======== TASK INPUTS

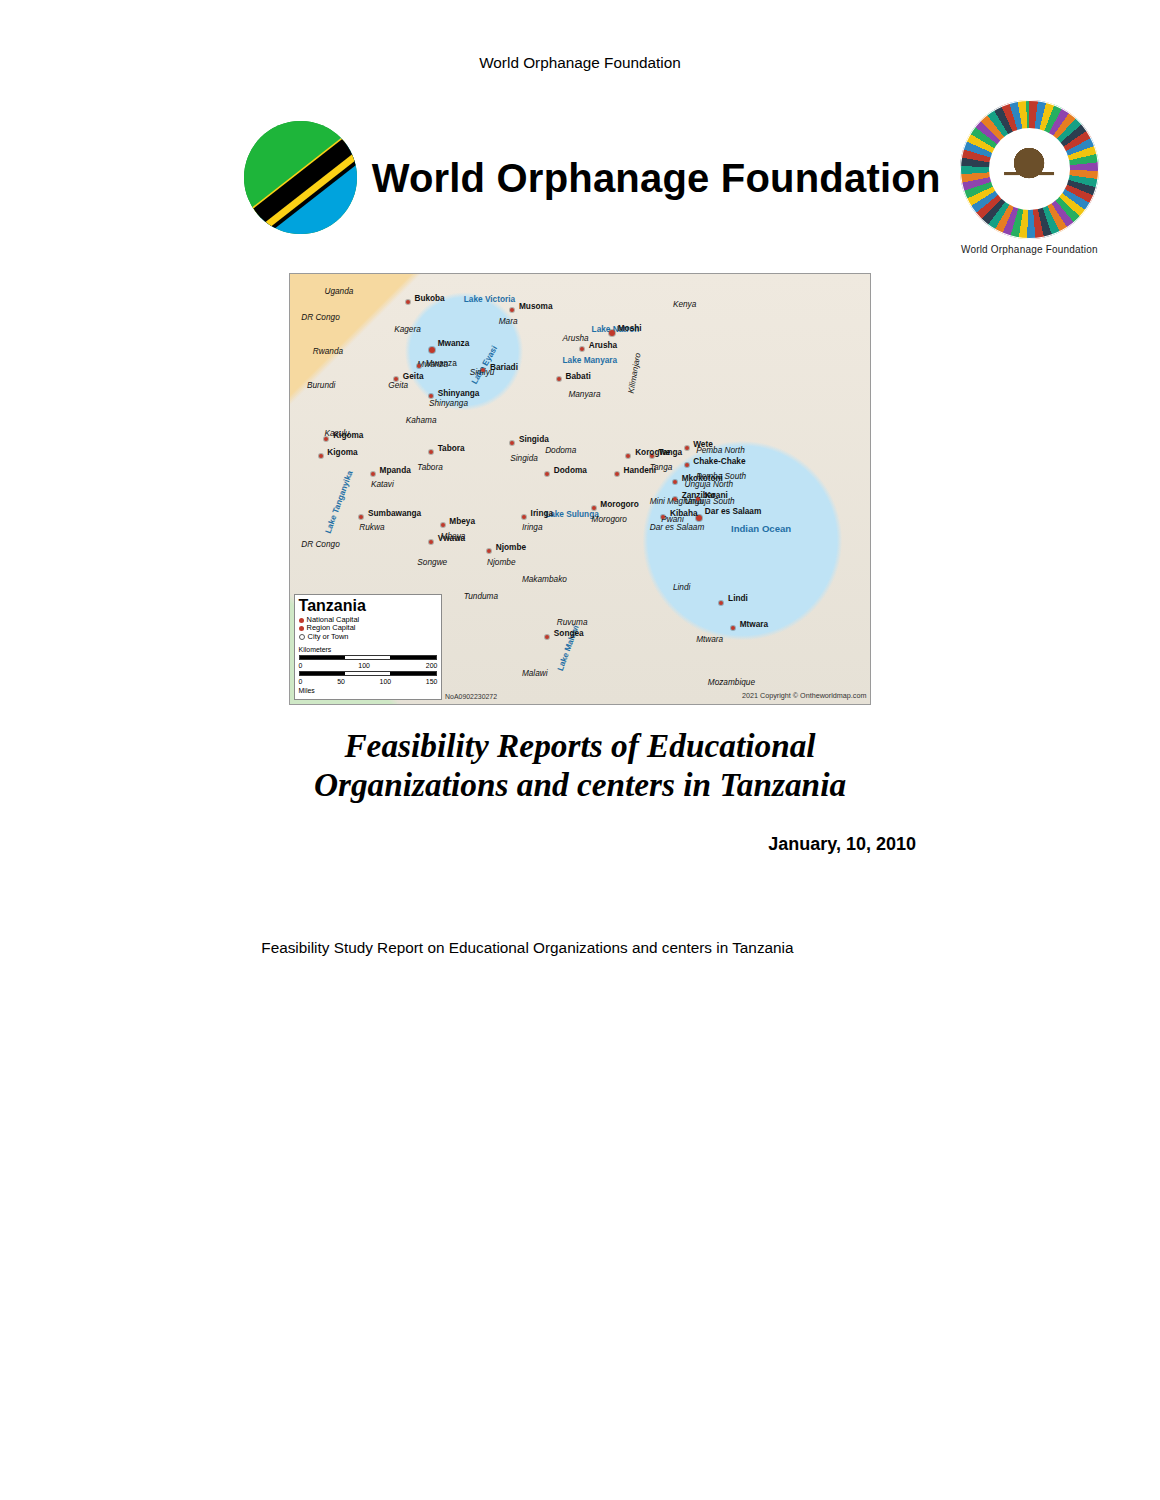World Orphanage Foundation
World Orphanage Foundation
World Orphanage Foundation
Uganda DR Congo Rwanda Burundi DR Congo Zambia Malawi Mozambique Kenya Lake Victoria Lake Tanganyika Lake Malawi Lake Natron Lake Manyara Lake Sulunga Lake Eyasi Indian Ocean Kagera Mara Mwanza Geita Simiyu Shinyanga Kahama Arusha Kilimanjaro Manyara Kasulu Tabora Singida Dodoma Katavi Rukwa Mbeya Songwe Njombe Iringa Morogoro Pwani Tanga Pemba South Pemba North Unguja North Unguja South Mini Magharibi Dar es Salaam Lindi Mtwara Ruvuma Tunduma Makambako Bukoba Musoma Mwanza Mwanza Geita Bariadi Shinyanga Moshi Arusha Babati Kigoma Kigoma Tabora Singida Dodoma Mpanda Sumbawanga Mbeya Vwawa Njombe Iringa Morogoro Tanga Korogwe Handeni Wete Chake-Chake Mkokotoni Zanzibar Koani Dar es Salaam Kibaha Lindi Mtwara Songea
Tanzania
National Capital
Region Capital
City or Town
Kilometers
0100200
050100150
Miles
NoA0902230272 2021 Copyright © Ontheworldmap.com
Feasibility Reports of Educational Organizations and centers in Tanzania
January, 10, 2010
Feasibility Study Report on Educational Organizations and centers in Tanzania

================

*ASSIGNMENT*
With the pictures omitted, restate every entry above word for word.

*FINISHED TASK*
World Orphanage Foundation
World Orphanage Foundation
World Orphanage Foundation
Uganda DR Congo Rwanda Burundi DR Congo Zambia Malawi Mozambique Kenya Lake Victoria Lake Tanganyika Lake Malawi Lake Natron Lake Manyara Lake Sulunga Lake Eyasi Indian Ocean Kagera Mara Mwanza Geita Simiyu Shinyanga Kahama Arusha Kilimanjaro Manyara Kasulu Tabora Singida Dodoma Katavi Rukwa Mbeya Songwe Njombe Iringa Morogoro Pwani Tanga Pemba South Pemba North Unguja North Unguja South Mini Magharibi Dar es Salaam Lindi Mtwara Ruvuma Tunduma Makambako Bukoba Musoma Mwanza Mwanza Geita Bariadi Shinyanga Moshi Arusha Babati Kigoma Kigoma Tabora Singida Dodoma Mpanda Sumbawanga Mbeya Vwawa Njombe Iringa Morogoro Tanga Korogwe Handeni Wete Chake-Chake Mkokotoni Zanzibar Koani Dar es Salaam Kibaha Lindi Mtwara Songea
Tanzania
National Capital
Region Capital
City or Town
Kilometers
0100200
050100150
Miles
NoA0902230272 2021 Copyright © Ontheworldmap.com
Feasibility Reports of Educational Organizations and centers in Tanzania
January, 10, 2010
Feasibility Study Report on Educational Organizations and centers in Tanzania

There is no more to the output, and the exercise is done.